Adequate protections can amount to restriction of data access to certain authorized personnel, the use of proper authentication, the implementation of proper procedures to backup, retain, archive and destroy data, and evaluation of third parties that have access to the data—to ensure that they have all those same adequate protections.
This is a challenging set of requirements to balance, but making it more doable is the fact that the GDPR requirements for data protection are fairly well lined up with most of those in the U.S. Data protection practices required by GDPR do not conflict, for example, with the Cybersecurity Framework promulgated by the National Institute for Standards and Technology.
To make this new scenario manageable, small businesses should not purchase specific storage systems for EU customers, develop different policies and enforcement structures, or otherwise treat data in different ways for European and American customers. The most efficient solution would be a unified compliance regime that accounts for the GDPR’s more intensive requirements through increased information lifecycle management efforts.

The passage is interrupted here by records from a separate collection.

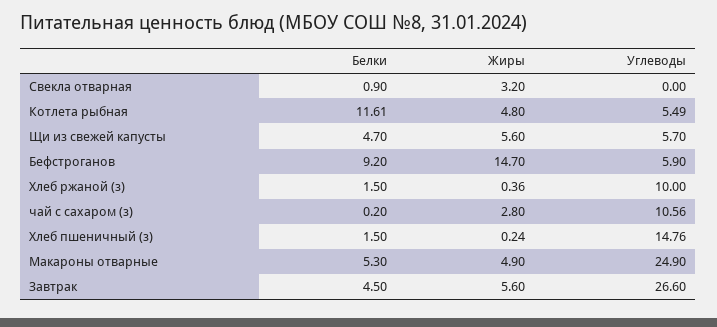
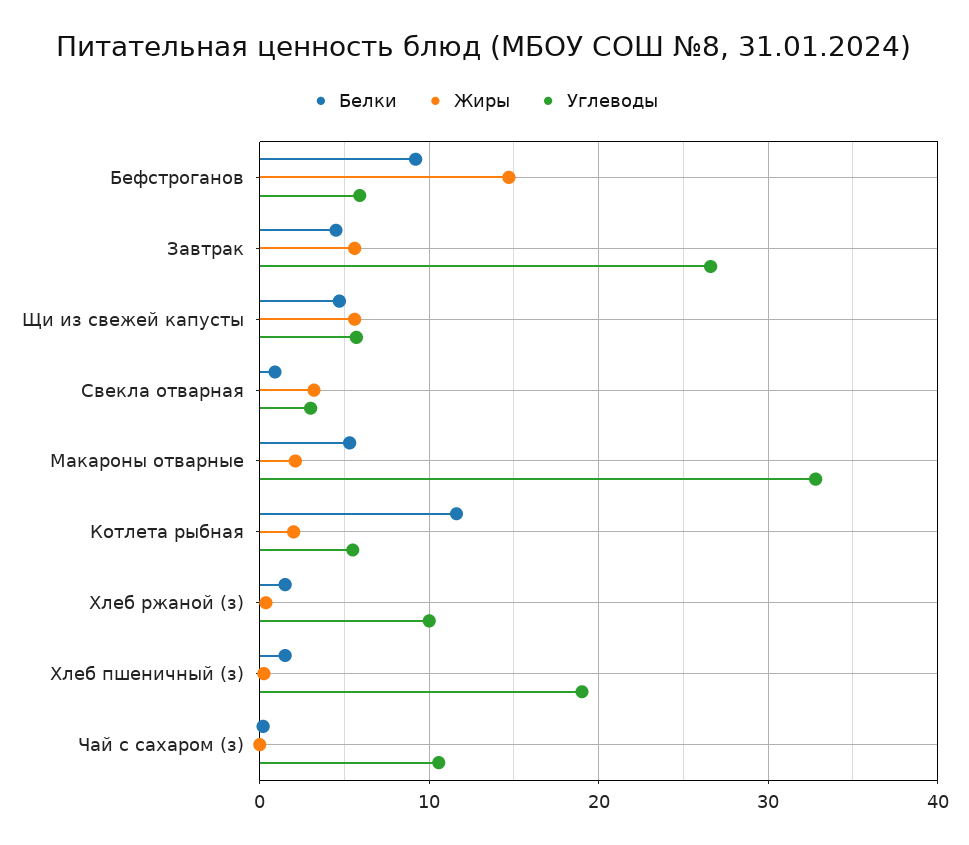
  {
    "Белки": {
      "Свекла отварная": 0.9,
      "Котлета рыбная": 11.61,
      "Щи из свежей капусты": 4.7,
      "Бефстроганов": 9.2,
      "Хлеб ржаной (з)": 1.5,
      "чай с сахаром (з)": 0.2,
      "Хлеб пшеничный (з)": 1.5,
      "Макароны отварные": 5.3,
      "Завтрак": 4.5
    },
    "Жиры": {
      "Свекла отварная": 3.2,
-     "Котлета рыбная": 4.8,
+     "Котлета рыбная": 2,
      "Щи из свежей капусты": 5.6,
      "Бефстроганов": 14.7,
      "Хлеб ржаной (з)": 0.36,
-     "чай с сахаром (з)": 2.8,
+     "чай с сахаром (з)": 0,
      "Хлеб пшеничный (з)": 0.24,
-     "Макароны отварные": 4.9,
+     "Макароны отварные": 2,
      "Завтрак": 5.6
    },
    "Углеводы": {
-     "Свекла отварная": 0,
+     "Свекла отварная": 3,
      "Котлета рыбная": 5.49,
      "Щи из свежей капусты": 5.7,
      "Бефстроганов": 5.9,
      "Хлеб ржаной (з)": 10,
      "чай с сахаром (з)": 10.56,
-     "Хлеб пшеничный (з)": 14.76,
+     "Хлеб пшеничный (з)": 19,
-     "Макароны отварные": 24.9,
+     "Макароны отварные": 33,
      "Завтрак": 26.6
    }
  }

In implementing this, businesses can manage their reams of data and metadata, track it through its lifecycle from creation to destruction, classify the data into tiers, and provide specific criteria to manage its storage. They will need to understand where data is kept, including whether it’s with a third party, who has access to it and whether backups exist. This will help maintain compliance with GDPR regulations.
Company leaders who have EU customers must ensure that they become compliant with GDPR while still maintaining all other location- or industry-specific cybersecurity and data privacy regulations. To accomplish this, they need to hire the right team, delegate to them and provide necessary resources to succeed—and avoid hefty fines and other consequences.
The calendar is moving quickly toward May 25, and the time to act is now.